Let’s start with a pretty simple observation: modules pointing only at one other module or abyss lead to tree-like data structure where abyss is root and initiators are leafs pointing on their parent node. Another observation I made during the competition was that we always get at least all the initiators scores in final answers. Remaining modules can only add points to total score when they are triggered by node with a lower score than they have.

Example

Let’s look again at the example:

Since we can add all leaves to the final score(50 and 40), we can focus on adding non leaves. Once we reach module 1 in the example above all information needed, is how much extra points it can give us in best case scenario. We can calculate the minimal of the children’s nodes chain values. For example the module 2 should provide the 50 as the chain fun score as it was already triggered by module 4 with score of 50. If it had more children’s, we would use the minimal one instead. Knowing the minimal of the chain fun score leading to the currently traversed node we can calculate extra score. For example at module 1 we can get at best 60-min(50,40) which is 20 extra points. Initiators score plus this extra points calculated at all nodes gives us optimal answer. In example, it is equal to 110(50+40+20).
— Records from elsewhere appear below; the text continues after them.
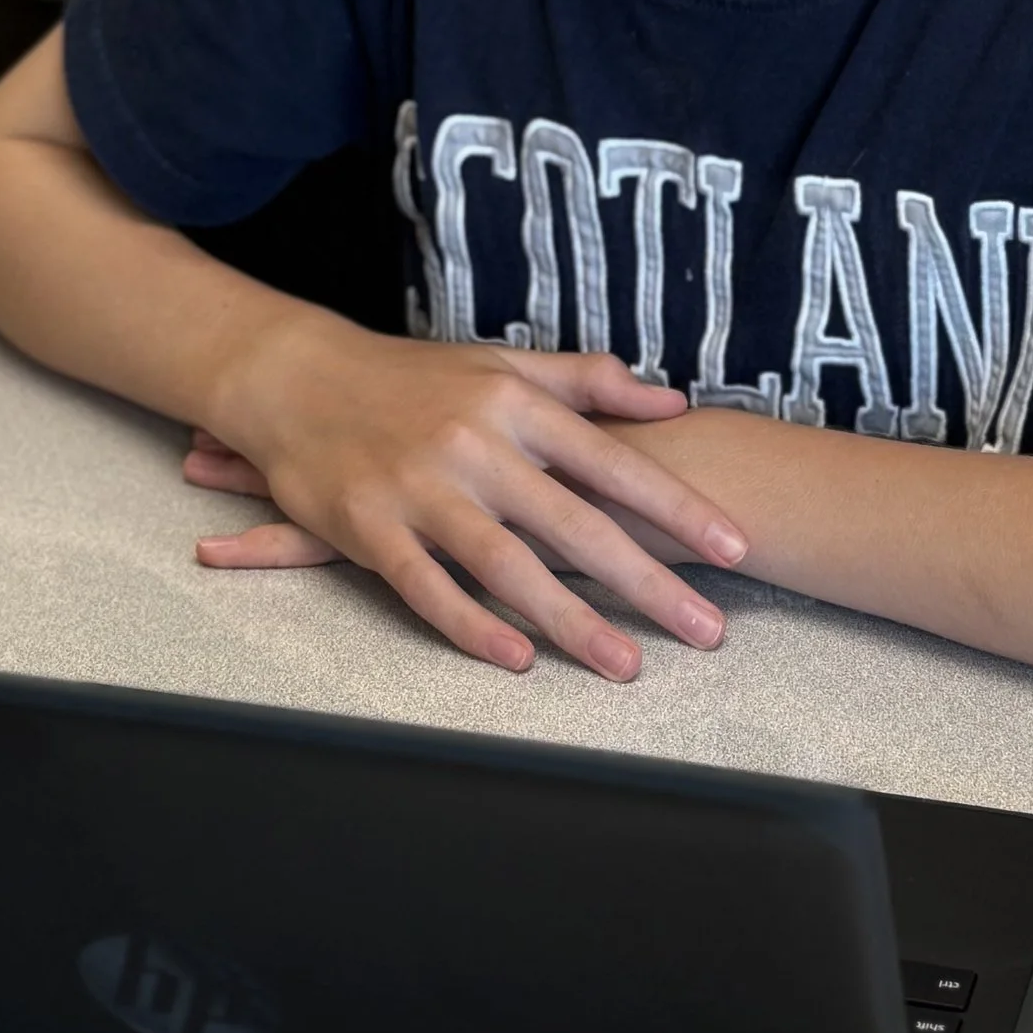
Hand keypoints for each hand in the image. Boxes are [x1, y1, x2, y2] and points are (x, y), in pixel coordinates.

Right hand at [184, 319, 746, 682]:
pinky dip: (472, 626)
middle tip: (705, 631)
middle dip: (647, 583)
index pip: (614, 462)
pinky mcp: (370, 528)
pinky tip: (518, 659)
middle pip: (575, 525)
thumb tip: (673, 401)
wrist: (298, 376)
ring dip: (571, 622)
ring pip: (509, 567)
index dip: (678, 506)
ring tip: (626, 666)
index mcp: (515, 405)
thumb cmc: (411, 375)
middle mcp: (476, 447)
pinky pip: (428, 588)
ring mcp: (421, 490)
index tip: (734, 546)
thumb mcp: (502, 365)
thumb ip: (588, 381)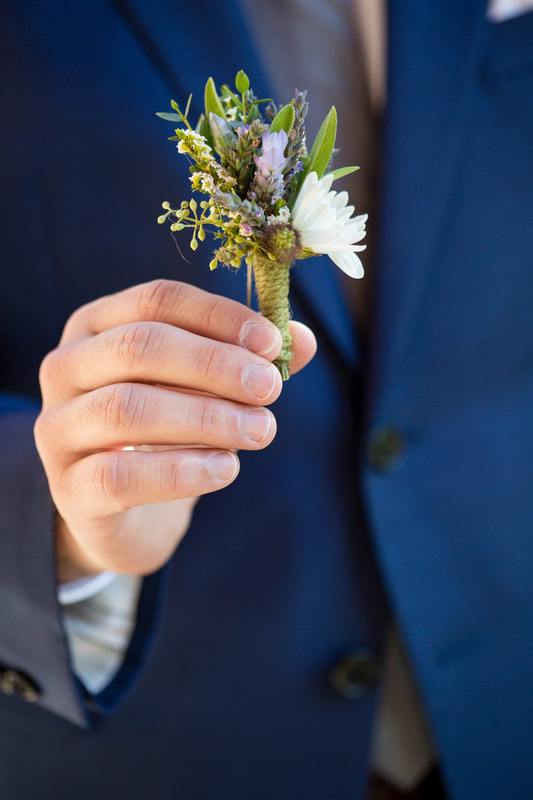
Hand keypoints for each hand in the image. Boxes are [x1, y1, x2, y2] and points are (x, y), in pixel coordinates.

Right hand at [34, 280, 316, 581]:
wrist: (122, 512)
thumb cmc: (166, 434)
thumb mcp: (206, 391)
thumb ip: (247, 363)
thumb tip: (302, 340)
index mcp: (97, 326)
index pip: (156, 300)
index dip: (219, 316)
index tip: (271, 343)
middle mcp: (66, 368)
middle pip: (139, 347)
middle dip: (214, 365)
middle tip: (270, 389)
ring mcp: (59, 429)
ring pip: (127, 410)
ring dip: (207, 417)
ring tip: (262, 431)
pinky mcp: (69, 489)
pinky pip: (120, 475)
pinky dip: (181, 471)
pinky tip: (226, 469)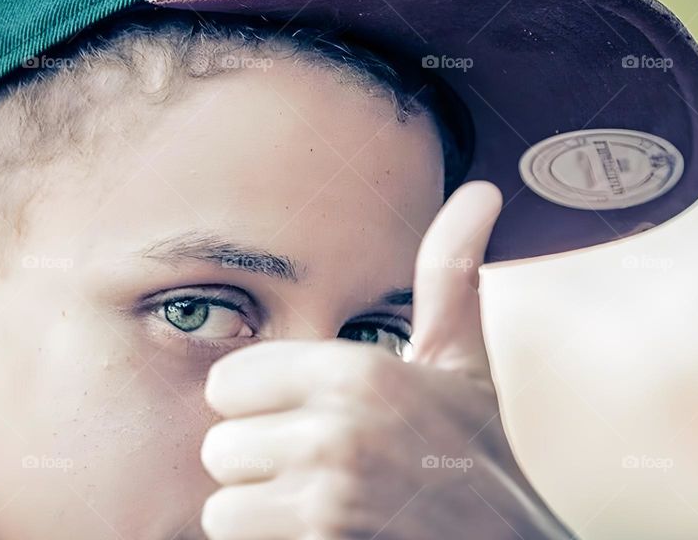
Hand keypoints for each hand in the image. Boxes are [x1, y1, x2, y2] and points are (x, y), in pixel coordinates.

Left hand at [200, 181, 572, 539]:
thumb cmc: (475, 454)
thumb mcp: (462, 362)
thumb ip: (449, 275)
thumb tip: (479, 191)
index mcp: (355, 373)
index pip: (226, 383)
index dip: (259, 404)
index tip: (302, 415)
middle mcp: (335, 433)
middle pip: (218, 446)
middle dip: (259, 461)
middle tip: (316, 466)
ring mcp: (327, 501)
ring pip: (223, 502)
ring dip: (260, 508)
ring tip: (316, 502)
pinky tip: (318, 533)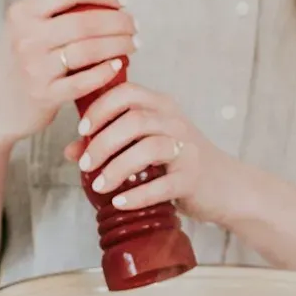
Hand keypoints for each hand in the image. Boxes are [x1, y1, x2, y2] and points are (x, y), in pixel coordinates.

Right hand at [0, 0, 137, 147]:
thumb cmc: (21, 61)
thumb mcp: (25, 28)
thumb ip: (55, 12)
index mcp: (22, 13)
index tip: (123, 0)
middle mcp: (26, 37)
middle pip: (85, 22)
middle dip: (118, 22)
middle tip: (134, 25)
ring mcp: (34, 67)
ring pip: (89, 50)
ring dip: (119, 45)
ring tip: (133, 44)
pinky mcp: (44, 95)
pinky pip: (84, 81)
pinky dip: (106, 71)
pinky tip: (118, 65)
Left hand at [66, 83, 243, 222]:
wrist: (225, 186)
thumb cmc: (178, 162)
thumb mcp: (146, 145)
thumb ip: (111, 142)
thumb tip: (71, 150)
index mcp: (162, 106)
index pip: (127, 93)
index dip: (100, 108)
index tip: (82, 130)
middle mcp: (176, 122)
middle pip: (134, 120)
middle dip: (102, 143)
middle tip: (85, 164)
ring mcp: (187, 149)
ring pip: (148, 149)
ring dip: (116, 168)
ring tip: (98, 186)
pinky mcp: (193, 178)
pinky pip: (163, 184)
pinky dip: (137, 195)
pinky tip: (119, 202)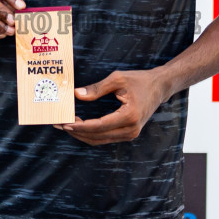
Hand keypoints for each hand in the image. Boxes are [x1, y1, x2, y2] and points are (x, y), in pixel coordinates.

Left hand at [56, 69, 171, 145]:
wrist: (160, 87)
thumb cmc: (140, 80)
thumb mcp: (118, 79)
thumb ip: (97, 88)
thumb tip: (77, 95)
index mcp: (129, 116)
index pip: (98, 126)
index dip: (80, 126)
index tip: (64, 122)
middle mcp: (130, 130)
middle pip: (97, 136)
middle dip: (76, 131)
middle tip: (59, 124)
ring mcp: (130, 134)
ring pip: (99, 140)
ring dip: (81, 134)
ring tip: (65, 125)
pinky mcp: (128, 134)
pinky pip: (105, 138)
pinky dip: (90, 134)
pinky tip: (79, 126)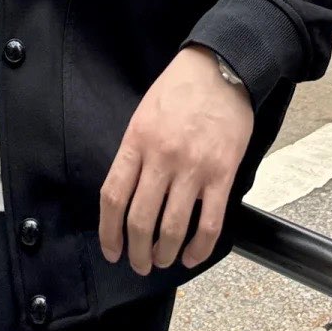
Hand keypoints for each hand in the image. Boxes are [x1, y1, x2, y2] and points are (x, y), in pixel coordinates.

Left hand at [98, 47, 253, 276]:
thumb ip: (135, 152)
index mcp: (137, 140)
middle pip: (140, 219)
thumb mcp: (144, 114)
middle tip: (139, 264)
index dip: (109, 231)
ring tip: (162, 261)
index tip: (111, 250)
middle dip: (136, 251)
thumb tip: (128, 194)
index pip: (114, 196)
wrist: (221, 67)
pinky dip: (199, 248)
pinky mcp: (222, 173)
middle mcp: (162, 157)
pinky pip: (209, 223)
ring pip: (173, 227)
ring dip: (165, 254)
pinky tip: (192, 256)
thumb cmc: (180, 88)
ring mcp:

If the children’s of node are all higher than module fun score, we don’t add any extra points. Like in the case of calculating extra points for module 2.

Implementation details

We can efficiently traverse the three using BFS. Before proceeding a node we first traverse their children’s if they have any. If the node is initiator we add its value to the total sum, then we return its max chain value to its parent. Once traversing non-leaf node we need to add an extra score from the difference between the currently traversed node and the lowest child only if it is positive value. After we are done traversing node, we need to return its chain maximal value.

Solution in c++

Here’s the full implementation of the solution in C++:

#include <bits/stdc++.h>
using namespace std;

unsigned long long int sum; // Global sum to keep track of the total fun

int bfs(int node, vector<vector<int>> &adj, vector<int> &funFactors)
{
    // If the current node has no children, it's a leaf node (an initiator)
    if (adj[node].empty())
    {
        sum += funFactors[node];
        return funFactors[node];
    }
    int minChildFun = INT_MAX;
    // Process all children of the current node
    for (int child : adj[node])
    {
        int childFun = bfs(child, adj, funFactors);
        minChildFun = min(minChildFun, childFun);
    }
    // Calculate how much fun the current node adds skip the negative values
    sum += max(0, funFactors[node] - minChildFun);

    return max(minChildFun, funFactors[node]);
}

int main()
{
    int T;
    cin >> T;
    for (int c = 1; c <= T; c++)
    {
        int n;
        cin >> n;
        vector<int> funFactors(n + 1);
        vector<vector<int>> adj(n + 1); // Adjacency list representing the tree
        for (int i = 1; i <= n; i++)
        {
            cin >> funFactors[i];
        }
        int node;
        for (int i = 1; i <= n; i++)
        {
            cin >> node;
            adj[node].push_back(i);
        }
        for (auto child : adj[0]) // we need to bfs from every child of abyss (root)
        {
            bfs(child, adj, funFactors);
        }
        cout << "Case #" << c << ": " << sum << "\n";
        sum = 0;
    }
    return 0;
}

Conclusion

The Chain Reactions problem tests your understanding of tree structures and BFS, as well as your ability to optimize the total fun score calculation without exhaustively considering all possible triggering sequences. The solution provided here should help you understand the core concepts and enable you to apply similar techniques in the future.